Yet another What You See is NOT What You Get post! Yay!
This one is about emoting. In this case, when I say ’emote’ what I mean is ‘to display or show emotion in some way.’ Some basic examples would be smiling, laughing, frowning, crying, etc. The things we do that let other people know what it is we’re feeling, without using words.
I’ve noticed that people seem to have this idea that the amount a person emotes correlates to the amount a person is feeling, and that they can use the same basic gauge for everyone. Neither of these beliefs are true.
I do not generally emote very strongly. While my feelings do show, they show in a quieter, more subdued way than for most people out there. However, I do feel. I feel very deeply. I’m downright sensitive. However, if a person were to assume that the amount I emote indicates the amount I feel, they would believe that I feel very little. This is a dangerous assumption. It is especially dangerous with people who lack the words to explicitly say what they are feeling, such as children or non-verbal autistics.
I also know people who emote very strongly. I have gathered that sometimes people will tell them that their emotions are disproportionate. This is baffling to me on at least two different levels.
1. It is completely inappropriate to tell another person that their feelings are wrong in any way. This particular social skill seems to be sufficiently unknown that I am beginning to think it should be introduced as part of elementary school curriculum.

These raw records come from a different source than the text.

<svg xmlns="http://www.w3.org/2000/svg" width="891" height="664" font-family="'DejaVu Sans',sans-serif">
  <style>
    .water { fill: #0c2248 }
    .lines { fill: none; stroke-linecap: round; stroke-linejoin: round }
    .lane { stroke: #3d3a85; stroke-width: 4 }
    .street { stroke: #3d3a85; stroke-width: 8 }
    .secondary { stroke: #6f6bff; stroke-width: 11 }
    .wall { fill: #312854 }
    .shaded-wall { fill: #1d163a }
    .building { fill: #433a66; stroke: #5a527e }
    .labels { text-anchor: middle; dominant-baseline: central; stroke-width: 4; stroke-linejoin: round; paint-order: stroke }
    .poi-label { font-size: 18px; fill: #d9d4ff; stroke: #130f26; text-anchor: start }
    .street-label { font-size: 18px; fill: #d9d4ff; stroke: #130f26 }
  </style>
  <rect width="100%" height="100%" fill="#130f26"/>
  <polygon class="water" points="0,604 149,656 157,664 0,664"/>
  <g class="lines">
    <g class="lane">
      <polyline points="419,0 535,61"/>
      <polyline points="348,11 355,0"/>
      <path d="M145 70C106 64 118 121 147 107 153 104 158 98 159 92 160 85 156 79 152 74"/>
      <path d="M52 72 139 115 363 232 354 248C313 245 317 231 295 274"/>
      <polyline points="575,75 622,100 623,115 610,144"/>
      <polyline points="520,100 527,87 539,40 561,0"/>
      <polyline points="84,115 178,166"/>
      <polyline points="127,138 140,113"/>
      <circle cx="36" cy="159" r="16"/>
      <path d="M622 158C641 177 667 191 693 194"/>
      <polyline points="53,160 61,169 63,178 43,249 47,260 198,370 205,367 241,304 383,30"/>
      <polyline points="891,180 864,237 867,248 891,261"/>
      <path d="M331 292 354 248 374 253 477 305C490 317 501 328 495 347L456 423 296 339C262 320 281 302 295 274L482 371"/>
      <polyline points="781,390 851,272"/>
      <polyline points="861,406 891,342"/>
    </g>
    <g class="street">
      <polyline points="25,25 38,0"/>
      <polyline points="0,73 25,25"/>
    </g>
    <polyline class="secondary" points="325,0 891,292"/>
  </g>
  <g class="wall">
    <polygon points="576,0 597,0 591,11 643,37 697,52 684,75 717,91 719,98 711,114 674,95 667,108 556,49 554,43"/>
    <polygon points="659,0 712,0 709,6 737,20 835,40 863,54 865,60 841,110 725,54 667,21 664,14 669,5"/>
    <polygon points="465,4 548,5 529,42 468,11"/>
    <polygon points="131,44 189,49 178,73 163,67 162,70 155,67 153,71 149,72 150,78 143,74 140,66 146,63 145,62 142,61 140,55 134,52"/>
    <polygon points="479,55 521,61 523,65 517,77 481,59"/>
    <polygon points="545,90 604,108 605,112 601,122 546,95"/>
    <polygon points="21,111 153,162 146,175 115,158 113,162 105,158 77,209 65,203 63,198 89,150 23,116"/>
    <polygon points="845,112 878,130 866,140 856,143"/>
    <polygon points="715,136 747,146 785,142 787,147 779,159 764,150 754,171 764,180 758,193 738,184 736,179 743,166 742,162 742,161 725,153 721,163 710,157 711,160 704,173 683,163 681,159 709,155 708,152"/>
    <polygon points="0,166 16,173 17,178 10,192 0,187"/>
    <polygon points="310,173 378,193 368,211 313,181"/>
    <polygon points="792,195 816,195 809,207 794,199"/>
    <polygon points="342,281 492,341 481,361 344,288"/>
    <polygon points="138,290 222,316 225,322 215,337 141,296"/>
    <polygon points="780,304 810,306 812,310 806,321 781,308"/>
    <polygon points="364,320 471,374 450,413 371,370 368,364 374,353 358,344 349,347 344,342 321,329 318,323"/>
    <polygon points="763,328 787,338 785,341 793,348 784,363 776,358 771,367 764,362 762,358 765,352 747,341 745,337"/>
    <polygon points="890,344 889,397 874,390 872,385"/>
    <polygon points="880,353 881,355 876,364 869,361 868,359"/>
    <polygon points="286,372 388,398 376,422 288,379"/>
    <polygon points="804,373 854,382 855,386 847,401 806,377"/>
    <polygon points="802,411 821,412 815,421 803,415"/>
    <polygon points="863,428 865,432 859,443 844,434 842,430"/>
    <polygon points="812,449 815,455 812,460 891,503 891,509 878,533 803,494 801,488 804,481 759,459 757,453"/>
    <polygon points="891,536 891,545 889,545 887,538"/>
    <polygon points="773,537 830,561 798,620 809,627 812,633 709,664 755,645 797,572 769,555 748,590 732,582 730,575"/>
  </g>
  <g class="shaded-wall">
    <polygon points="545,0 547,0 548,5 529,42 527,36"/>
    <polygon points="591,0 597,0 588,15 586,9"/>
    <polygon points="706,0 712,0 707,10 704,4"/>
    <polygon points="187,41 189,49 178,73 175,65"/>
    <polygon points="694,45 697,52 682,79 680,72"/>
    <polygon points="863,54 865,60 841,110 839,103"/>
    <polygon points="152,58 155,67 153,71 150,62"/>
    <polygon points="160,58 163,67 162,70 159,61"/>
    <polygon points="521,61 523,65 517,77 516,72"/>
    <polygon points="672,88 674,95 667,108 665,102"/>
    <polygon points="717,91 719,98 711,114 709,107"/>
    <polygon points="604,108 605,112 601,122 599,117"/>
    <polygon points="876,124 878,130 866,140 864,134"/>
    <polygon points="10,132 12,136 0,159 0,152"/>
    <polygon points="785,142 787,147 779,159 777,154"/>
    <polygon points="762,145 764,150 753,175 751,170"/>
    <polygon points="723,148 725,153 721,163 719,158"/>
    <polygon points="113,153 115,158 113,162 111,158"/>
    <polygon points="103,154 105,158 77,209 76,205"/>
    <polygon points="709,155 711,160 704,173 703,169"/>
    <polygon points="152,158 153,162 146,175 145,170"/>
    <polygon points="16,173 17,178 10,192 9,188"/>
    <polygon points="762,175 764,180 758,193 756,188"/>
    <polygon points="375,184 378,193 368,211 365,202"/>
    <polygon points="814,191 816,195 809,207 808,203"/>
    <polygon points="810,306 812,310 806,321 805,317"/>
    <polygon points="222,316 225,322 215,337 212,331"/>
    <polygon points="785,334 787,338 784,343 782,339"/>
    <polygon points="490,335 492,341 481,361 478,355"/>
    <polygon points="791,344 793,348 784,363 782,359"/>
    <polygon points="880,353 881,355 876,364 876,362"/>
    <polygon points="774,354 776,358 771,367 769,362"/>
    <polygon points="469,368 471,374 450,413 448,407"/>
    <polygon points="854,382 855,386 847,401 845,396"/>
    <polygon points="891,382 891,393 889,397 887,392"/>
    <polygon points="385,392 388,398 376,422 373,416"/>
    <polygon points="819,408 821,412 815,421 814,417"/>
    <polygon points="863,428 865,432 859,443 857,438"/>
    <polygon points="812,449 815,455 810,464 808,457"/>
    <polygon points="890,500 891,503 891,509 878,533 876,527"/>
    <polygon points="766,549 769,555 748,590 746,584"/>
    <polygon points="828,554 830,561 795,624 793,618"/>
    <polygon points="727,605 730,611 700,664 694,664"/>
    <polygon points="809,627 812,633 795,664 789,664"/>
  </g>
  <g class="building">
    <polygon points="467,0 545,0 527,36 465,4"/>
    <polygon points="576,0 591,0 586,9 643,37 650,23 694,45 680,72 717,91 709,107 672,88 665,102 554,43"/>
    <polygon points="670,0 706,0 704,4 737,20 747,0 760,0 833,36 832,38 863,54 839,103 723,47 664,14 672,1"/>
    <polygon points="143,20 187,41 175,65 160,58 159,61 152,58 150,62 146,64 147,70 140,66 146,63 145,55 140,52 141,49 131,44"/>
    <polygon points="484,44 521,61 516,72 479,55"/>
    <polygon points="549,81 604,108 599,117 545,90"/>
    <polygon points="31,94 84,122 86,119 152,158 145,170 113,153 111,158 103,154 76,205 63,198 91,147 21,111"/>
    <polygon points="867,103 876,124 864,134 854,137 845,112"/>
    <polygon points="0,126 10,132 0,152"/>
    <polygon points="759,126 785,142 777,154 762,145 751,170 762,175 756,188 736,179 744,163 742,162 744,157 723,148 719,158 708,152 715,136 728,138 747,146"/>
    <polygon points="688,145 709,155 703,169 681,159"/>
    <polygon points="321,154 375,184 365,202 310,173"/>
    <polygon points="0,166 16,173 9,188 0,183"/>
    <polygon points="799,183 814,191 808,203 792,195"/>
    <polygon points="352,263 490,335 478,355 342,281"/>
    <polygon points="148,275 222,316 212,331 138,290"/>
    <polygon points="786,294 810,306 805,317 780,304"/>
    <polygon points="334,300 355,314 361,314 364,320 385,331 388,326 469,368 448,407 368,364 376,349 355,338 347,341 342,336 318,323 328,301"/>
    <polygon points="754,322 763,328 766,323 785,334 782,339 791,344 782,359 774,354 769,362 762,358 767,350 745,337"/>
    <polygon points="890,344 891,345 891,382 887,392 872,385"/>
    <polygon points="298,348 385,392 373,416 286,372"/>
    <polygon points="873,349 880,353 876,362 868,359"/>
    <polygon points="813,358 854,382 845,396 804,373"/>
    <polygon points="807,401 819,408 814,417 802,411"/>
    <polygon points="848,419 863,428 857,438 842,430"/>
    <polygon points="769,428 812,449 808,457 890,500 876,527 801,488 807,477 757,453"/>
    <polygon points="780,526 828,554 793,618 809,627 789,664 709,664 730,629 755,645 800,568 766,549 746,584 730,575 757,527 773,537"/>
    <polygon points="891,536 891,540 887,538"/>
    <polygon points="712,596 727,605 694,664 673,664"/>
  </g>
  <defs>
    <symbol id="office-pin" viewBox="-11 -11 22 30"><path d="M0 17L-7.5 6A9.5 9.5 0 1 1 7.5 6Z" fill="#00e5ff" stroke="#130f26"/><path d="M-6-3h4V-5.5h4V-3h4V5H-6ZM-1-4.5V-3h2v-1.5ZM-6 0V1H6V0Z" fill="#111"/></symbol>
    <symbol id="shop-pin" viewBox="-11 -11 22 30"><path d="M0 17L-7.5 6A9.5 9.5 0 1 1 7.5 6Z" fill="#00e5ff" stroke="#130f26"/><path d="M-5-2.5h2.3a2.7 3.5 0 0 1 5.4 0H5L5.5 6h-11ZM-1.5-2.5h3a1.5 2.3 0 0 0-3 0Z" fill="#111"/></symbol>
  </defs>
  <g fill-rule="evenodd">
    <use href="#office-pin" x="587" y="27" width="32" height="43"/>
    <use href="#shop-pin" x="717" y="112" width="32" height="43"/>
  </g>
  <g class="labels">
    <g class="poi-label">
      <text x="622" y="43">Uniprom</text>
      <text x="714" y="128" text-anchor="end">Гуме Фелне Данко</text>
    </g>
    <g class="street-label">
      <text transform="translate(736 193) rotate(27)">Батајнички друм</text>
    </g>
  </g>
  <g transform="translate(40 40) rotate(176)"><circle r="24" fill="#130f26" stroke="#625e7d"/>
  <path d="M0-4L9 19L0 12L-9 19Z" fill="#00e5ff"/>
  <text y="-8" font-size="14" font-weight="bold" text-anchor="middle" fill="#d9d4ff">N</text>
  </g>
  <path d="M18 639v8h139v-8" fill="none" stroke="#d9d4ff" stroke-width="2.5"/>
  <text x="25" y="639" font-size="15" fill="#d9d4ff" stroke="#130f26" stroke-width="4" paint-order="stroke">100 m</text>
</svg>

2. How do you know just how much they are feeling? All we know is how much a person emotes. However, I know that for me, it is not at all safe to judge my emotional level simply from the degree to which I am emoting. Nor am I willing to say that any other person *feels* more than I do, simply because they express more than I do. As such, I believe that it is *never* safe to assume we know how much someone feels, simply due to how much it’s showing. At most, we might be able to get an idea of how close to the surface their emotions sit. Maybe. Even that is iffy.

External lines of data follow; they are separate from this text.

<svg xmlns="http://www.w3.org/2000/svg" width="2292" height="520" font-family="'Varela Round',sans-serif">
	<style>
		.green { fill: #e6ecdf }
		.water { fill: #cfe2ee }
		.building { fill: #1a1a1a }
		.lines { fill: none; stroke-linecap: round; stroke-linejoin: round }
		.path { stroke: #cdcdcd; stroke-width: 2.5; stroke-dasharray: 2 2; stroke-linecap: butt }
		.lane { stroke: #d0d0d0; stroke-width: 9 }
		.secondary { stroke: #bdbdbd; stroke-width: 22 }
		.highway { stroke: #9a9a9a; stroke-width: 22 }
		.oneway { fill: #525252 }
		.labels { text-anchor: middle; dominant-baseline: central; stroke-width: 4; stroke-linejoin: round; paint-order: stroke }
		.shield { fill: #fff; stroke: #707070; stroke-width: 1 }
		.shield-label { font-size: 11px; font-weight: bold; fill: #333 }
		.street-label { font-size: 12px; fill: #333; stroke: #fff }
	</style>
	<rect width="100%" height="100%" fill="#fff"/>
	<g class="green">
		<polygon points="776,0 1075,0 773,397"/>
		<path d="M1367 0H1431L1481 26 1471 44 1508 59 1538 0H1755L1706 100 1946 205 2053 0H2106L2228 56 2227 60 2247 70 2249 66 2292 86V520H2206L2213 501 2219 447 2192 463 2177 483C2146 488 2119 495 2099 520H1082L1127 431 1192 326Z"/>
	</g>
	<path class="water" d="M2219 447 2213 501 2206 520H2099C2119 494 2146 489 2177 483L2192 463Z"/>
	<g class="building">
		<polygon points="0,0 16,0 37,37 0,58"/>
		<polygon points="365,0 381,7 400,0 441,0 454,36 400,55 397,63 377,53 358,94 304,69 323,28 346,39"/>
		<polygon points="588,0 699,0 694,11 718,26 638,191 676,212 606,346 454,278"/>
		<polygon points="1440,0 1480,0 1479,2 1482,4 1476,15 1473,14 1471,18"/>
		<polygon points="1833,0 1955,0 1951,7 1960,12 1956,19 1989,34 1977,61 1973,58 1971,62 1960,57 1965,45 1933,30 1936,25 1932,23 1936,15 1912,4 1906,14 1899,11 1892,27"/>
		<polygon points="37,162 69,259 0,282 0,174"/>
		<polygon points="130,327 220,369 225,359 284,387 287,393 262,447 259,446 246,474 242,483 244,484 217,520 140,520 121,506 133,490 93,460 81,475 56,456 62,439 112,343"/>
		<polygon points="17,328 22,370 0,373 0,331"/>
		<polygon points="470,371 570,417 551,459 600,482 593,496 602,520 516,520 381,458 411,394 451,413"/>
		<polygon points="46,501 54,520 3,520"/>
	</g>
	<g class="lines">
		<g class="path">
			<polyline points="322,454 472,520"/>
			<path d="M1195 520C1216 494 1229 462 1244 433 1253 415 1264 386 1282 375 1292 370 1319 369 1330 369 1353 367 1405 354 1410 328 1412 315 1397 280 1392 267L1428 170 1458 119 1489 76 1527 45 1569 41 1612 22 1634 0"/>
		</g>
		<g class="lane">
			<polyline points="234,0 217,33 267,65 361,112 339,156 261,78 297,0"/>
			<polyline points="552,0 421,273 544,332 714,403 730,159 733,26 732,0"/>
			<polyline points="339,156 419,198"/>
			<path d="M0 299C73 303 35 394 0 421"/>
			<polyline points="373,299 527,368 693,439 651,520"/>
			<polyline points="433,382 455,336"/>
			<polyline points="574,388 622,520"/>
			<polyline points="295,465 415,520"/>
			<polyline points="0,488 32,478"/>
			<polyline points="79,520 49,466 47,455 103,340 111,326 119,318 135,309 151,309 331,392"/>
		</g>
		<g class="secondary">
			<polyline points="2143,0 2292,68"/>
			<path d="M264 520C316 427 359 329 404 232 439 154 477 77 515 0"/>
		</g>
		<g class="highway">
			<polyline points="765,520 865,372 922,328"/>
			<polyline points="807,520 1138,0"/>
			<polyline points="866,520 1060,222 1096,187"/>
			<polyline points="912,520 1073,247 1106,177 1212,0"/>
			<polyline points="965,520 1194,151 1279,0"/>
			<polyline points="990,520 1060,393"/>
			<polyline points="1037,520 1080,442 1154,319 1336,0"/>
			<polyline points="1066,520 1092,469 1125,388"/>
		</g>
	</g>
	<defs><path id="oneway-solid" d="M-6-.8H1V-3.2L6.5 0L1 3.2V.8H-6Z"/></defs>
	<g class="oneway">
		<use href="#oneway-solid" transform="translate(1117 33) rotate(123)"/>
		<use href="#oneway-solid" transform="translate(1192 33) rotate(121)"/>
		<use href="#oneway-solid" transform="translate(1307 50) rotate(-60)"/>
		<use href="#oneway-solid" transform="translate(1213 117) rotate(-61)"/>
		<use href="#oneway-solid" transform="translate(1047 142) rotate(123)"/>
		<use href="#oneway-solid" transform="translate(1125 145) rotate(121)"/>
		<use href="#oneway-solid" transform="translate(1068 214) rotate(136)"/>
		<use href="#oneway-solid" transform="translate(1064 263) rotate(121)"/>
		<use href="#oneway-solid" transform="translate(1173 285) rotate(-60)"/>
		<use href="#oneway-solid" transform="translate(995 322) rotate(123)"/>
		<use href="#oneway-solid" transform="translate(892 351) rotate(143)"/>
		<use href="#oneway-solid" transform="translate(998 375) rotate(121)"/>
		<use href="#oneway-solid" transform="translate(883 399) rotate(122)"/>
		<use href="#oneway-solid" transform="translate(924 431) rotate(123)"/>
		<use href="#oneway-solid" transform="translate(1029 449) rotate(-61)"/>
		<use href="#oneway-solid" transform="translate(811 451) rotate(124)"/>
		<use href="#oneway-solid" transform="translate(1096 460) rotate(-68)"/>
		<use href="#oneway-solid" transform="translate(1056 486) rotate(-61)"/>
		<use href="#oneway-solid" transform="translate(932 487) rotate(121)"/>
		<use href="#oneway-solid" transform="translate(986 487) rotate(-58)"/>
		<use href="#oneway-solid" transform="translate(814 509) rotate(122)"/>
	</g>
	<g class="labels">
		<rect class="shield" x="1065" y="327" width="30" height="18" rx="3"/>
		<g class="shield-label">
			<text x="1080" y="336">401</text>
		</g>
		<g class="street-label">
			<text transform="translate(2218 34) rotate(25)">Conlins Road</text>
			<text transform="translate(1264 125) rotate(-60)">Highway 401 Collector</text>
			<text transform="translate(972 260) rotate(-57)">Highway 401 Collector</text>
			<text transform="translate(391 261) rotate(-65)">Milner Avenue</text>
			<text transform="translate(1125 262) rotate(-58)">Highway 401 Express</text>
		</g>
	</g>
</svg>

I know that seeing what a person is emoting is often our only clue to what they are feeling. I know that people, for whatever reason, rarely simply say “I am feeling x.” However, I think we need to stick to simply letting a person’s actions inform us of what they are feeling, and stop trying to measure them against some sort of universal yardstick. Beyond that, it’s all about getting to know people as individuals, and accepting that there are some things that we simply cannot know. Ultimately, the only possible way I can know if someone is feeling a lot or a little is if they tell me. The fact of a person laughing a whole lot or not very much, though, really tells me very little.